/HISTÓRIAS DO SAMBA – 60. Zeca Macunaíma

HISTÓRIAS DO SAMBA – 60. Zeca Macunaíma

60. Zeca Macunaíma

Ele foi contínuo, feirante, camelô e até anotador do jogo do bicho. Na juventude, era tão desbocado que seu apelido em Irajá era Kid Palavrão. Mas ao mesmo tempo era um romântico incurável capaz de se apaixonar perdidamente e de fazer versos para a amada. Quando suas primeiras composições estouraram com Beth Carvalho, Alcione e outras, ele, que vivia na pindaíba, gastou tudo sem dó nem piedade.

Amigo dos seus amigos, certa vez foi ajudar o Gordo (Arlindo Cruz) em uma briga e acabou batendo no amigo sem querer nem perceber. Quando viu o amigo sangrando se desesperou e perguntou quem havia feito aquilo para ele acabar com o cara. Arlindo respondeu já rindo que havia sido ele, Zeca. Nas palavras do próprio:

– No quesito responsabilidade eu era ruim. Até hoje não ensaio, não faço nada e não quero saber de coisa nenhuma.

Sua facilidade pra compor a partir de situações cotidianas lembra Noel. Certa vez foi a uma feijoada na casa do Gordo em Marechal Hermes. Para variar, chegou atrasado, e do banquete só haviam restado as laranjas já chupadas. O episódio virou o maravilhoso partido Bagaço da Laranja, em parceria com Arlindo e Jovelina Pérola Negra:

É que eu fui no pagode

Acabou a comida, acabou a bebida

Acabou a canja

sobrou pra mim

o bagaço da laranja

Seu primeiro disco vendeu quase um milhão de cópias e hoje Zeca Pagodinho é sinônimo de samba e um dos artistas mais requisitados da nossa música. Mas ele nunca deixou de ser o que sempre foi, seu negócio sempre foi andar de chinelo e bermuda pelo meio da rua, beber uma cerva gelada com os amigos, versar bonito numa roda de partido alto. Quando começou a fazer sucesso o assédio foi tão grande, perturbou tanto sua rotina que ele jurou para um amigo que iria voltar pro jogo do bicho.

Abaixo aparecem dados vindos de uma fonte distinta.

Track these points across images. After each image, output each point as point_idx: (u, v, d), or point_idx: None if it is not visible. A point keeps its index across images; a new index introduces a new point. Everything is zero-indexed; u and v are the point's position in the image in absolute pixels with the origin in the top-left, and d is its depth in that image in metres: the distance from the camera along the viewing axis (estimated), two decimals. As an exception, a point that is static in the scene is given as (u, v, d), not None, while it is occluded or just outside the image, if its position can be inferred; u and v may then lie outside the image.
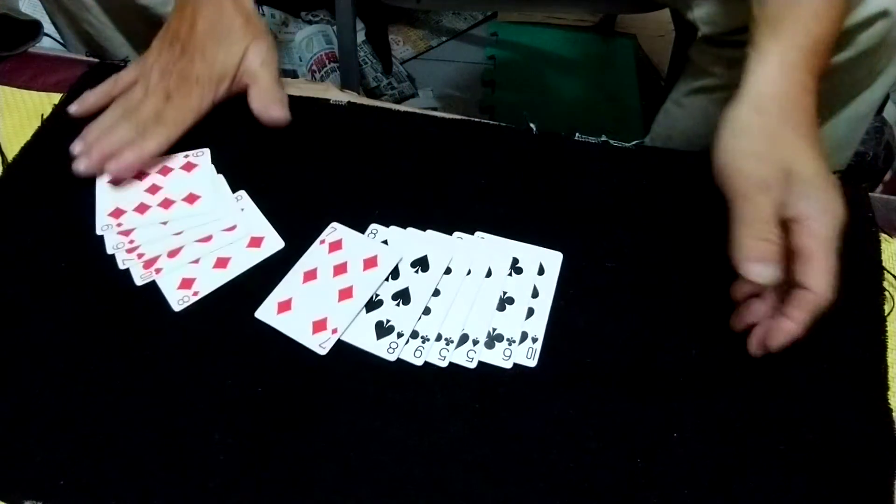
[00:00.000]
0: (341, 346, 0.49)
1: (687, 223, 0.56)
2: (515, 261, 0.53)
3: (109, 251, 0.53)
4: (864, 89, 0.66)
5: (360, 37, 1.43)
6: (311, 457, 0.44)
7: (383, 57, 1.41)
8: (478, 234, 0.54)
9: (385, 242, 0.53)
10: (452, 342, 0.49)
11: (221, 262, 0.52)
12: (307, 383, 0.47)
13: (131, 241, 0.53)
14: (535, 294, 0.51)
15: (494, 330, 0.49)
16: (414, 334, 0.49)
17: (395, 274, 0.51)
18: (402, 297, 0.50)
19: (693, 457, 0.44)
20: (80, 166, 0.56)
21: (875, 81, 0.66)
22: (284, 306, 0.50)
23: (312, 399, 0.46)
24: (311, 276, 0.52)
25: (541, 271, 0.52)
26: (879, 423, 0.46)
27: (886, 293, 0.52)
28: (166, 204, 0.56)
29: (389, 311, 0.50)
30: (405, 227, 0.54)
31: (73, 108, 0.60)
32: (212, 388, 0.47)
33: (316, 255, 0.53)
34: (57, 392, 0.46)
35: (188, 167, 0.58)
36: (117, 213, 0.55)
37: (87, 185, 0.57)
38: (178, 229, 0.54)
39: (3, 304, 0.50)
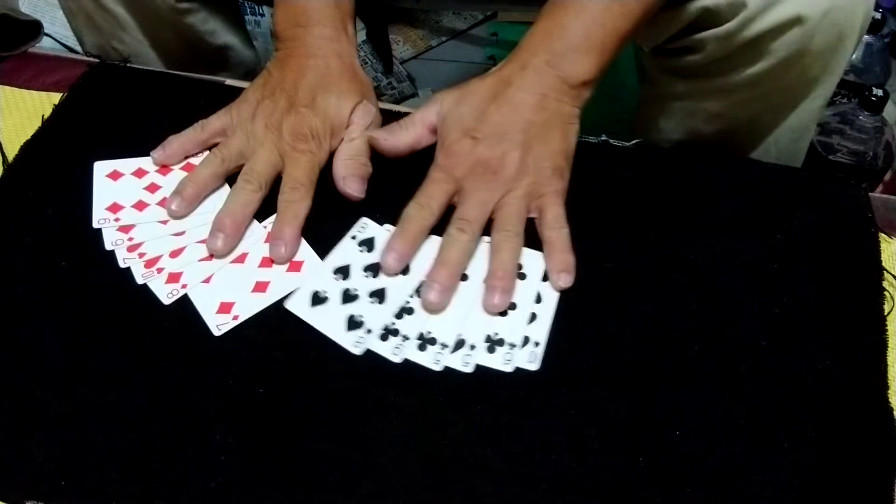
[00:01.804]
0: (343, 349, 0.49)
1: (687, 222, 0.56)
2: (518, 266, 0.52)
3: (108, 247, 0.53)
4: (801, 99, 0.66)
5: (361, 37, 1.44)
6: (312, 457, 0.44)
7: (383, 57, 1.41)
8: (484, 238, 0.54)
9: (369, 241, 0.53)
10: (447, 346, 0.48)
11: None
12: (308, 384, 0.47)
13: (130, 239, 0.53)
14: (538, 300, 0.51)
15: (496, 334, 0.49)
16: (394, 332, 0.49)
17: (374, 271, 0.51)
18: (379, 295, 0.50)
19: (695, 456, 0.44)
20: (218, 243, 0.52)
21: (813, 90, 0.65)
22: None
23: (314, 400, 0.46)
24: (239, 259, 0.53)
25: (545, 277, 0.52)
26: (880, 422, 0.46)
27: (886, 293, 0.52)
28: (165, 203, 0.55)
29: (364, 307, 0.50)
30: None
31: (157, 155, 0.58)
32: (213, 389, 0.46)
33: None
34: (58, 392, 0.46)
35: (188, 168, 0.58)
36: (115, 207, 0.55)
37: (87, 186, 0.57)
38: (179, 229, 0.54)
39: (3, 303, 0.50)
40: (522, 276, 0.52)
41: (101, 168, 0.58)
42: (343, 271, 0.52)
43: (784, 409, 0.46)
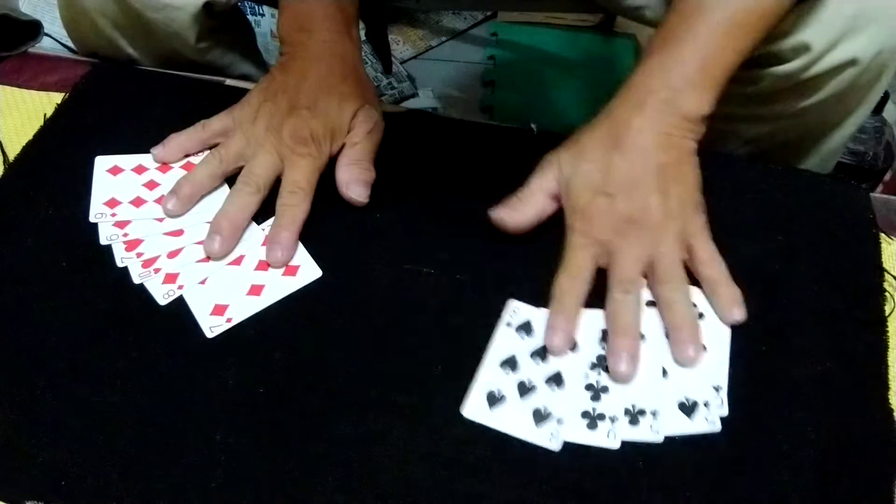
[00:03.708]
0: (344, 350, 0.49)
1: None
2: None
3: (103, 241, 0.53)
4: (835, 128, 0.67)
5: (361, 36, 1.43)
6: (312, 458, 0.44)
7: (383, 57, 1.40)
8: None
9: (526, 325, 0.50)
10: (657, 413, 0.46)
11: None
12: (309, 384, 0.47)
13: (126, 235, 0.53)
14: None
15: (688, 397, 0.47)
16: (600, 417, 0.46)
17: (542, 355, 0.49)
18: (556, 379, 0.47)
19: (695, 458, 0.44)
20: (215, 245, 0.52)
21: (846, 120, 0.66)
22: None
23: (314, 400, 0.46)
24: (236, 262, 0.52)
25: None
26: (880, 423, 0.46)
27: (887, 294, 0.52)
28: (162, 200, 0.55)
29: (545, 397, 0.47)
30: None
31: (157, 152, 0.58)
32: (213, 389, 0.46)
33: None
34: (58, 392, 0.46)
35: (188, 167, 0.58)
36: (112, 202, 0.55)
37: (88, 186, 0.57)
38: (175, 227, 0.54)
39: (3, 303, 0.50)
40: (701, 316, 0.50)
41: (101, 163, 0.58)
42: (510, 363, 0.48)
43: (784, 411, 0.46)
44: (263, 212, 0.55)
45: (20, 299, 0.50)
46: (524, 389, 0.47)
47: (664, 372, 0.48)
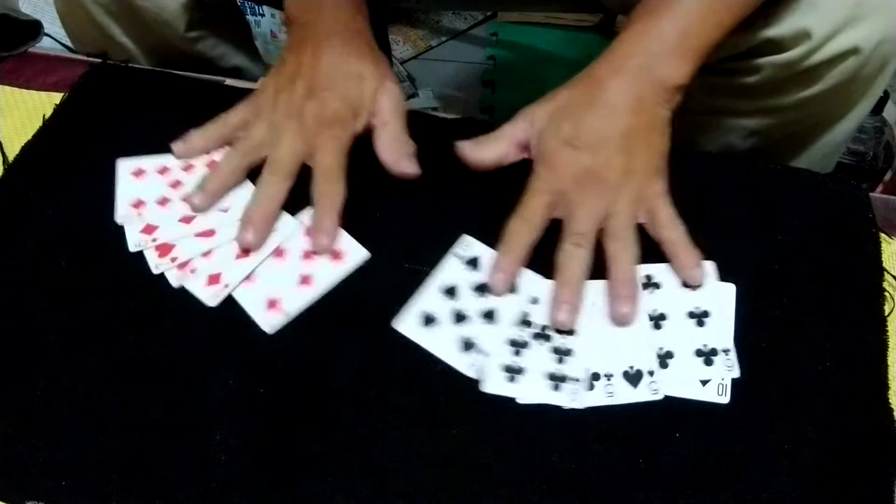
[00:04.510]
0: (344, 350, 0.49)
1: (686, 223, 0.56)
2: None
3: (132, 248, 0.52)
4: (838, 120, 0.67)
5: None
6: (313, 458, 0.44)
7: (383, 57, 1.40)
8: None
9: (474, 260, 0.52)
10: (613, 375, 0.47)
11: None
12: (310, 384, 0.47)
13: (154, 240, 0.52)
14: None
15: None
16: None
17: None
18: (489, 316, 0.49)
19: (695, 457, 0.44)
20: (248, 236, 0.51)
21: (850, 112, 0.66)
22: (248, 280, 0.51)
23: (314, 400, 0.46)
24: (278, 255, 0.52)
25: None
26: (880, 422, 0.46)
27: (886, 293, 0.52)
28: (188, 199, 0.54)
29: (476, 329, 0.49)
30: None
31: (178, 148, 0.57)
32: (214, 388, 0.46)
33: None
34: (58, 393, 0.46)
35: (212, 165, 0.57)
36: (138, 204, 0.55)
37: (87, 186, 0.57)
38: (205, 227, 0.53)
39: (3, 304, 0.50)
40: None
41: (124, 166, 0.57)
42: (451, 291, 0.50)
43: (784, 410, 0.46)
44: (293, 199, 0.54)
45: (21, 299, 0.50)
46: (458, 317, 0.48)
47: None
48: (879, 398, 0.47)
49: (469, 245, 0.53)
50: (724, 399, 0.46)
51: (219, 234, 0.53)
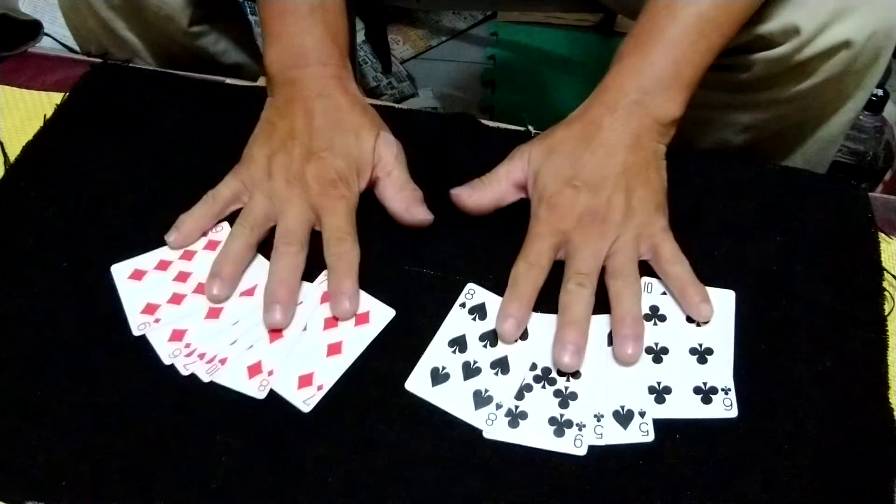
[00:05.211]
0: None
1: (686, 224, 0.56)
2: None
3: (167, 361, 0.47)
4: (833, 114, 0.67)
5: (360, 36, 1.44)
6: (313, 459, 0.44)
7: (383, 56, 1.41)
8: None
9: (480, 308, 0.50)
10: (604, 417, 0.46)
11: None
12: (308, 384, 0.47)
13: (188, 345, 0.48)
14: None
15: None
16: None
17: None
18: (501, 365, 0.48)
19: (695, 458, 0.44)
20: (277, 316, 0.48)
21: (844, 105, 0.66)
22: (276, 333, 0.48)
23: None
24: (299, 328, 0.49)
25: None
26: (880, 422, 0.46)
27: (886, 293, 0.52)
28: (201, 289, 0.51)
29: (488, 380, 0.47)
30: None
31: (172, 238, 0.53)
32: (214, 389, 0.46)
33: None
34: (58, 393, 0.46)
35: (211, 246, 0.53)
36: (150, 308, 0.50)
37: (87, 186, 0.57)
38: (232, 319, 0.50)
39: (3, 304, 0.50)
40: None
41: (120, 271, 0.52)
42: (459, 343, 0.49)
43: (784, 410, 0.46)
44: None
45: (20, 300, 0.50)
46: (468, 370, 0.47)
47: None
48: (879, 398, 0.47)
49: (473, 292, 0.51)
50: (732, 413, 0.46)
51: (243, 320, 0.50)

Odeia frescura e esnobismo. Já casado, foi com a mulher a São Paulo para um show  no cinco estrelas Maksoud Plaza. Mas quando chegou todo desleixado e carregando sacola de supermercado o pessoal do hotel começou a olhar torto e o barman pediu a ele que pagasse o uísque antes de beber. Zeca achou melhor pagar logo três adiantado. E depois que foi reconhecido não aceitou o pedido de desculpas, virou pra mulher e falou:

– Não quero saber desse hotel. Vamos pro Jandaia (um hotel bem simples frequentado pelo pessoal do samba)

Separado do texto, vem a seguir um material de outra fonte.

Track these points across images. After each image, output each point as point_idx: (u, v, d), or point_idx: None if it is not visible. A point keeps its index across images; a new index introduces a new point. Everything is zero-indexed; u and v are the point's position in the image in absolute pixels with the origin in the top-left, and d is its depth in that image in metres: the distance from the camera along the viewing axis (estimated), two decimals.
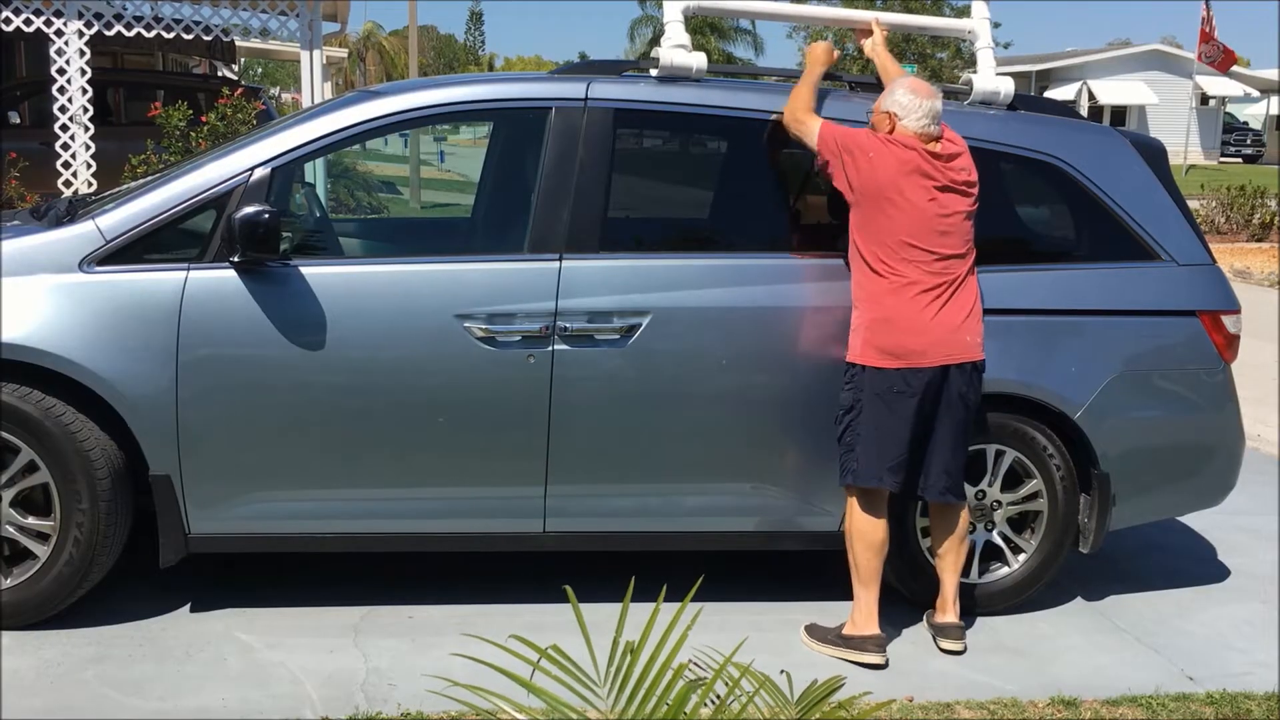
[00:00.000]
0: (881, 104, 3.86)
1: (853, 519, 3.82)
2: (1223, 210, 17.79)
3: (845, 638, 3.82)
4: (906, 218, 3.69)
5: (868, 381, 3.72)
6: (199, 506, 3.74)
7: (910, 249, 3.69)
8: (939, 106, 3.79)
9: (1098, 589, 4.48)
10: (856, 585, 3.84)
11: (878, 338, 3.71)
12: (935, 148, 3.75)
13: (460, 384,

Zeca tem suas manias. Poderíamos até dizer que, à sua maneira, é metódico. Dorme duas horas antes de qualquer show e só é acordado meia hora antes. Quando bebe cerveja só vai até a primeira metade do copo: joga o resto fora porque acha que a cerveja já está quente. Já fez samba até no cemitério de Irajá, ou melhor, em umas barracas que ficavam do lado de fora para alimentar os parentes do falecido. E nunca perdeu a humildade. Em um show na Barra, sua madrinha Beth Carvalho proclamou:

– Agora o Brasil tem um rei

Zeca respondeu de prima:

– O rei é Deus. E o príncipe é Paulinho da Viola. Eu não sou nada, sou muito esculhambado.

Todo mundo conhece ou pelo menos ouviu falar de Macunaíma, o anti-herói ou “herói sem nenhum caráter” inventado por Mário de Andrade. Macunaíma é uma espécie de resposta brasileira às neuroses do mundo ocidental: o trabalho, a responsabilidade, a repressão sexual.

Na sua maravilhosa biografia de Zeca Pagodinho, Luiz Fernando Vianna retrata seu biografado como um Macunaíma do subúrbio. Talvez isso explique a popularidade que desfruta em todo o Brasil e em todas as classes sociais. Zeca encarna o herói à brasileira, uma espécie de malandro boa-praça que não faz mal a ninguém mas também não é otário. Zeca Macunaíma.